The shape of the cute plunger doesn’t even work with the toilet.  It’s short and wide….kinda like me….and it never actually seals the opening of the toilet to get good suction.  That makes for an unnecessarily long plunge.  Not something I look forward to.

Now you have the right plunger and it’s the ugliest thing you’ve ever seen.  It’s probably black and yellow and looks menacing.  It’s not something you like having as an accessory in your bathroom but it works, and it works good.  It has to be used correctly though.

When using the plunger you have to REALLY use the plunger.  The plunger can’t be approached with any sort of tentativeness.  Grab it, carefully submerge it in the crappy water (pun intended), position it over the hole, hands apart, position yourself over the handle so you can put your weight into it and push with gusto.  This should be a very quick process if done right.  If this job makes you break a sweat and makes your arms sore you’re doing it wrong, have the wrong equipment or you need to see a doctor for whatever it is that just happened in there.  Repeat until the blessed event of water receding happens.

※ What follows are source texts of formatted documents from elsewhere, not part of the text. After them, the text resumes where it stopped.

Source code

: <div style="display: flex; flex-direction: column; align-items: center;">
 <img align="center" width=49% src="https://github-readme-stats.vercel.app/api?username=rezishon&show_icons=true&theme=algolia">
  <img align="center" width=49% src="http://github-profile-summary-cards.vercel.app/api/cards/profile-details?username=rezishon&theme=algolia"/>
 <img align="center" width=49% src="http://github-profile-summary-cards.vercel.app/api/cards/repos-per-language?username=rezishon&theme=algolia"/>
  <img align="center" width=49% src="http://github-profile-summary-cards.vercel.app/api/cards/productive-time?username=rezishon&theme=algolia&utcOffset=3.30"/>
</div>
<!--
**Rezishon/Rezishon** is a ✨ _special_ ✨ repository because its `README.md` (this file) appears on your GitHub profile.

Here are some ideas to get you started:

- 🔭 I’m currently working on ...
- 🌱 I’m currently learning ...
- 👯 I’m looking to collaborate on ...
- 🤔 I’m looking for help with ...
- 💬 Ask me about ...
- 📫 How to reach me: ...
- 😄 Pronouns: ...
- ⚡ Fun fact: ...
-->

The few times in my life when I’ve used a plunger I’ve also needed some sort of face mask.  I prefer a dish towel wrapped around my face like I’m ready to rob a bank.  Plunging the toilet is one of those jobs that gives me the feeling of throwing up even before I start.  I should probably invest in one of those butcher aprons, you know the ones that are basically made out of rubber and gloves that go to the elbows.

Make sure your plunger is in a place where it’s easy to find.  If company happens to clog your toilet you could save them the embarrassment of having to ask where the plunger is.  Nothing changes the direction of a get together like a bad bathroom incident.  You don’t want someone having a Dumb and Dumber moment and not being able to do anything about it.